Dr. Sahn has a long list, numbering over 120 of peer-reviewed books, chapters, and journal articles dealing with issues of poverty, inequality, education, health, nutrition, and related economic and social policy. This body of literature includes both research focused on the impact of economic policy on household welfare, such as his widely cited books on the impact of economic reforms in Africa, Structural Adjustment Reconsidered (Cambridge University Press) and Economic Reform and the Poor in Africa (Oxford University Press), as well as numerous publications that focus on the production of human capital outcomes, particularly in the areas of health, nutrition and education, as well as issues related to labor markets and gender issues. He also has an interest in economic history and has published articles on changes in nutrition and health status in 19th-century France; he is presently working with collaborators in Switzerland and Germany on the historical evolution of nutrition in Switzerland. In 2010, Dr. Sahn edited an important volume, The Socioeconomic Dimensions of HIV/AIDS in Africa, bringing together leading scholars to examine this great disease threat. Recent publications include “Health Inequality across Populations of Individuals,” forthcoming in African Development Review; “Nutrition, Health and Economic Performance,” forthcoming in the Encyclopedia of Health Economics (2014, Oxford: Elsevier); “Health Challenges in Africa” and “Impact of Health on Economic Outcomes,” both included in The Oxford Companion to the Economics of Africa (2012). Other recent publications include:"Household Water Supply Choice and Time Allocated to Water Collection: Evidence from Madagascar,” in the Journal of Development Studies (2011); “Comparing Population Distributions from Bin-Aggregrated Sample Data: An Application to Historical Height Data from France” in Economics & Human Biology (2011); “Family Background, School Characteristics and Children’s Cognitive Achievement in Madagascar,” in Education Economics (2011); and “Partial Multidimensional Inequality Orderings,” in the Journal of Public Economics (2011).

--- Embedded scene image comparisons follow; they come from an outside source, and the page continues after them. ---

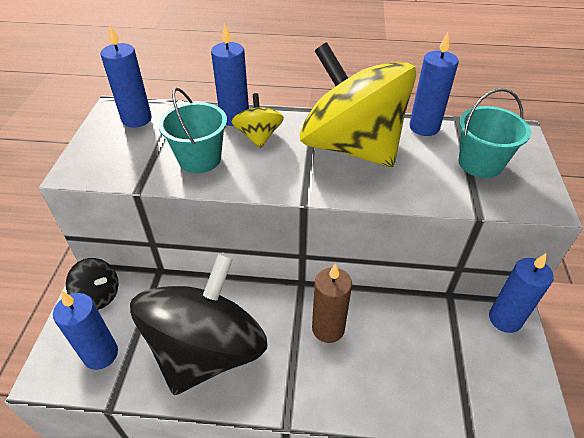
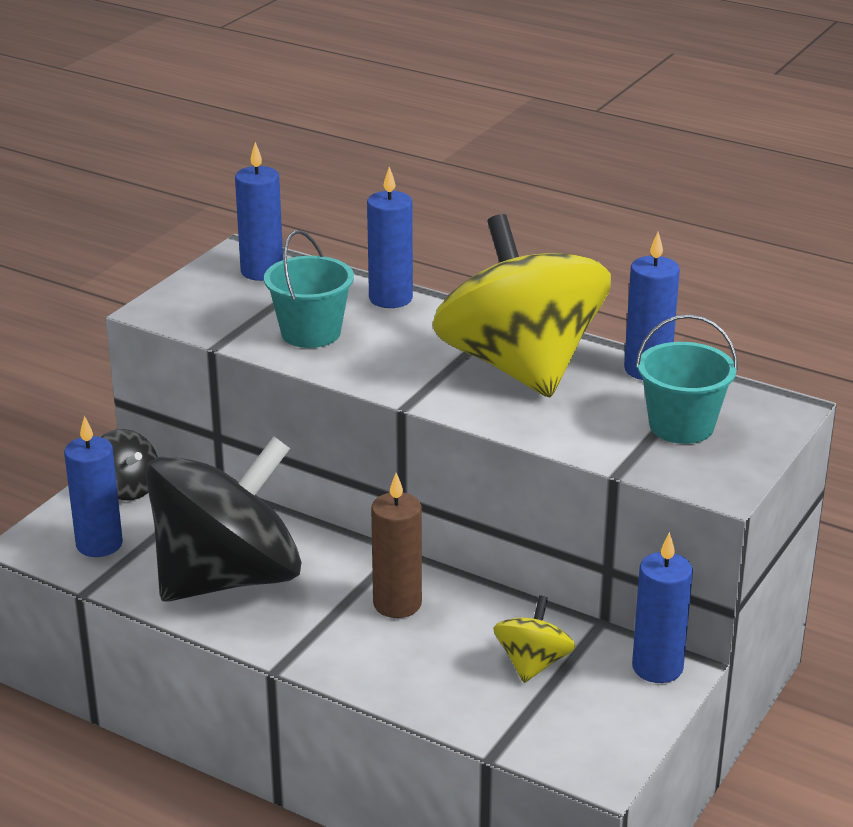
camera: 25 degrees right, 15 degrees down
(258, 137) = (405, 327): yellow spinning top -> yellow spinning top (533, 663)

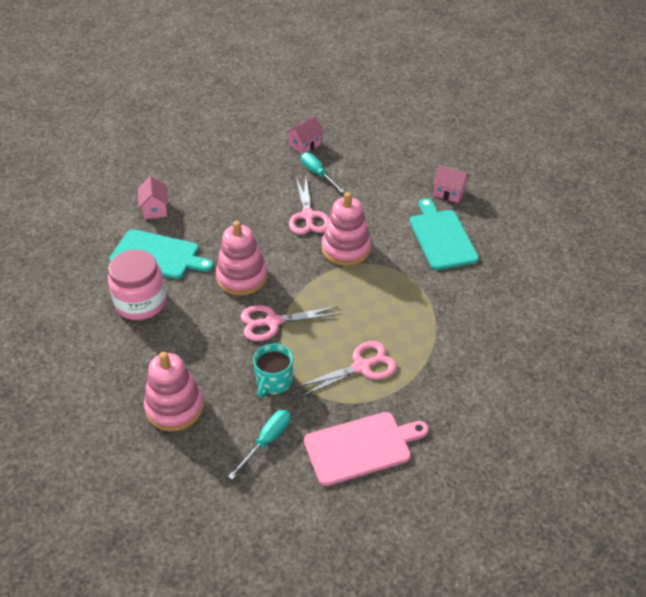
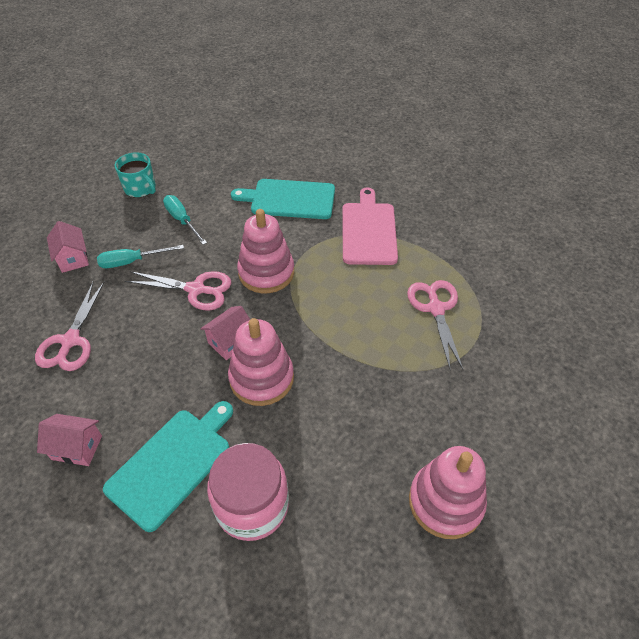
camera: 70 degrees left, 5 degrees up
(267, 441) = (515, 417): turquoise screwdriver -> turquoise screwdriver (182, 220)
(272, 322) = (346, 366): pink scissors -> pink scissors (70, 341)
(274, 381) = (434, 389): turquoise mug -> turquoise mug (140, 188)
(361, 447) = (536, 339): pink cutting board -> pink cutting board (369, 230)
(449, 193) = (232, 175): pink house -> pink house (230, 341)

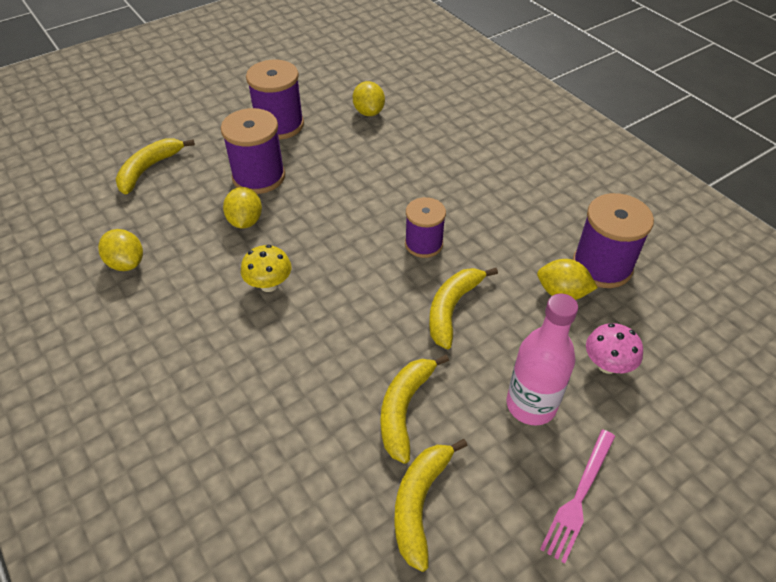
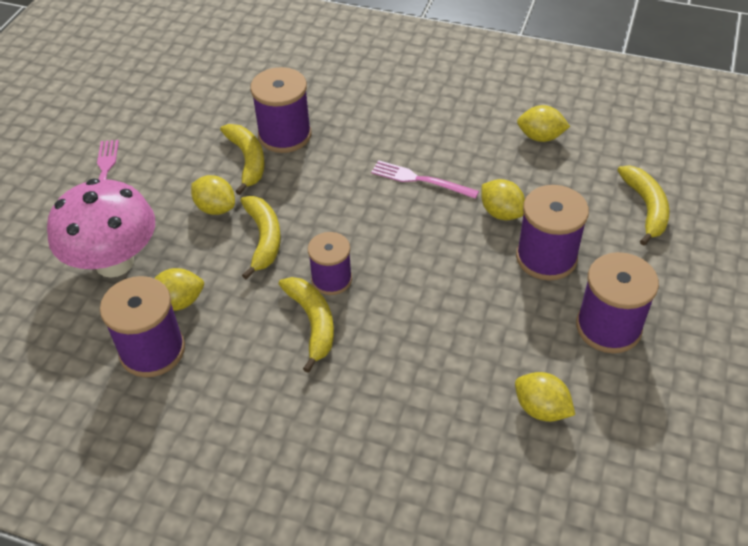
camera: 145 degrees right, 0 degrees up
(269, 284) = (420, 180): yellow mushroom -> pink fork
(339, 420) = (285, 135): none -> purple spool
(420, 503) = (202, 125): yellow banana -> yellow banana (313, 323)
(476, 368) = (215, 208): none -> yellow lemon
(531, 405) = (161, 206): pink bottle -> none
(607, 365) = (114, 262): pink mushroom -> pink mushroom, size x2.08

Research Areas research areas

Geographic Focus

administrative responsibilities

  • Administrative responsibilities include operating a collaborative research and training program for African scholars, funded by the African Economic Research Consortium, to examine the nature and determinants of poverty and approaches to raise household incomes. In addition, as Director of the Cornell Food and Nutrition Policy Program, I manage a large number of externally funded research, training, and technical assistance projects.